À la défense de la magistrature (n’en déplaise à MBC)
CHRONIQUE – Rendant hommage au chroniqueur du Journal de Montréal et historien Frédéric Bastien, Mathieu Bock-Côté traitait récemment de «cerveaux légers et sans envergure» les chroniqueurs qui, contrairement au défunt, «défendent l’État de droit en croyant les juges incarnés d’une mission divine».
Entremêlant ensuite ses propres pinceaux, le militant le plus influent de la nation admettait que tous conviennent, néanmoins et évidemment, de l’importance de l’État de droit.
Venant de celui qui, récemment, clamait que les déboires judiciaires de Donald Trump résultaient d’une «persécution politique», disons que la crédibilité du bougre, côté compréhension dudit concept, arrache un (involontaire) sourire (de dépit).
Ce dernier, pourtant, ne relève pas du génie nucléaire, et peut aisément être résumé ainsi : 1) une seule loi pour tous; 2) la puissance publique tient sa source de la loi et s’exerce conformément à celle-ci; 3) le pouvoir judiciaire assure le rôle de chien de garde d’excès potentiels de l’exécutif ou du législatif.
L’importance du troisième volet, imaginé initialement par Locke et ensuite quasi achevé par Montesquieu, reprend essentiellement l’aphorisme de Lord Acton: le pouvoir corrompt, et le pouvoir absolu corrompt absolument.
Convenons d’abord, puisque le besoin semble l’exiger, de l’évidence: les tribunaux et leurs dimensions humaines, nommément les juges, sont imparfaits.

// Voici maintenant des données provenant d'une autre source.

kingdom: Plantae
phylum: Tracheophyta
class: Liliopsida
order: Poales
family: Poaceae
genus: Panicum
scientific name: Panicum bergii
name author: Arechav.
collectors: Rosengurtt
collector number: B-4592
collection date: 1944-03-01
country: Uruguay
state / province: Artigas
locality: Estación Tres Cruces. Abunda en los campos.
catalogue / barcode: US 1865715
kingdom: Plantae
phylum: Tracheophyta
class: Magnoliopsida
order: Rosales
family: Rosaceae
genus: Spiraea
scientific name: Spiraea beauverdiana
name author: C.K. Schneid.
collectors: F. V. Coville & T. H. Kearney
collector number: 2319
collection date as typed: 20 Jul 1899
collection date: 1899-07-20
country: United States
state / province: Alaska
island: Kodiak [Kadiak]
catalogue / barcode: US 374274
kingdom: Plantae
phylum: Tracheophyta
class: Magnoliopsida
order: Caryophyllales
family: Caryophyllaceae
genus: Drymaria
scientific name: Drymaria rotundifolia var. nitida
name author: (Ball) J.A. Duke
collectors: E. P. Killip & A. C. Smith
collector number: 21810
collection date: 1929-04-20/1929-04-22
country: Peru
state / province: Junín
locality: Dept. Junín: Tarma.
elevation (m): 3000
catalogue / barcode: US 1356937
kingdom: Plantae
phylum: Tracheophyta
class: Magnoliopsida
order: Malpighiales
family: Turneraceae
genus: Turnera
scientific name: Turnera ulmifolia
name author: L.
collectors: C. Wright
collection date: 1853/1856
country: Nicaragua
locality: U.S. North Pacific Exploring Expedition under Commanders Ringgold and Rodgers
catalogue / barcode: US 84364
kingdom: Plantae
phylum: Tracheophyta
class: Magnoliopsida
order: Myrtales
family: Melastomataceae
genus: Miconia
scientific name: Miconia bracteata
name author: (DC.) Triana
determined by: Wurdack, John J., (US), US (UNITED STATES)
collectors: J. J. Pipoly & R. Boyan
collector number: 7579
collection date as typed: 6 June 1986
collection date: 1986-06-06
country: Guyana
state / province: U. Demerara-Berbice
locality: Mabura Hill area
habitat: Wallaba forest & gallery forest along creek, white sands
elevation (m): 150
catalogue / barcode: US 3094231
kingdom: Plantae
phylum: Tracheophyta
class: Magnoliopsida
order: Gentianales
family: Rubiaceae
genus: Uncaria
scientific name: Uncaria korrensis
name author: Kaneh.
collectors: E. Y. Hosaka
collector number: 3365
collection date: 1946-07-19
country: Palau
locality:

Leurs valeurs, préférences et appréciation d’un contexte politico-sociétal donné peuvent, par définition, influer sur le cours d’une décision rendue. Inexorable, à moins de souhaiter robotiser la fonction à coups de ChatGPT.
Cette dimension axiologique, soit celle des valeurs du juge, n’est toutefois pas systématiquement délétère, au contraire. Pensons aux nombreuses occasions où, lasse de l’immobilisme du politique, la Cour donnera suite à une volonté populaire – d’ailleurs conforme à la sienne – en assurant la cristallisation pratique d’un droit fondamental. Tel fut le cas en matière d’avortement, de mariage entre conjoints de même sexe ou encore d’aide médicale à mourir. S’ajoute le dossier des centres d’injection supervisés, en Colombie-Britannique, dont le gouvernement Harper souhaitait la fermeture malgré de vifs succès en termes de santé publique. L’intervention sollicitée de la Cour suprême, ici encore, en vint à confirmer la constitutionnalité de l’exercice. Gouvernement des juges, donc? Peut-être, mais comme dirait Dworkin, manifestement pour le mieux. Dans certains cas, du moins.
Outre notre avis sur ce qui précède, se pose invariablement la question suivante, névralgique: quelle est l’alternative à un régime exempt d’un pouvoir judiciaire robuste? Réponse: le modèle de l’illibéralisme, promu par Orban et autres semi-fachos. Libérés du judiciaire, ces derniers agissent en parfaits potentats, référant à l’unique majorité afin de déterminer et circonscrire les droits fondamentaux. Résultat? Un désastre, sans surprise, pour les minorités et autres dissidents. Dans leur ouvrage Les pays des Européens (Odile Jacob, 2019), Jacques Lévy et Sylvain Kahn décrivent le concept ainsi: si les dirigeants d’une démocratie illibérale sont démocratiquement élus, ils privent néanmoins leurs citoyens de leurs droits fondamentaux, ils contestent l’indépendance de la justice, veulent se soustraire à la remise en cause de leur pouvoir – et affaiblissent d’ailleurs tous les contre-pouvoirs[1]. Pas chic. Pas chic du tout.
En bref, le pouvoir judiciaire, aussi désagréable puisse-t-il être aux yeux des ambassadeurs du pouvoir unique, joue un rôle vital à même nos démocraties. Parce que celles-ci, n’en déplaise toujours, reposent sur un concept beaucoup plus riche et fécond que le simple vote majoritaire, selon les humeurs du moment.
Pièce incontournable de la dialectique nécessaire au pluralisme et aux droits fondamentaux – eux même issus non pas de «droits divins», mais bien de valeurs universelles et humanistes -, la magistrature mérite ainsi égard, valorisation et respect.
Parce que pour reprendre les mots de Camus: la démocratie n’est pas la loi de la majorité, mais la protection de la minorité.
Au centre de celle-ci, vivement un arbitre fort aux coudées franches. Et méfions-nous, sans ménagement, des ambassadeurs de la thèse inverse visant, par leurs écrits ou actions, à miner les socles et la crédibilité de l’indépendance judiciaire.
[1] Qu’est-ce que la démocratie illibérale, modèle dont Viktor Orban se veut le chantre?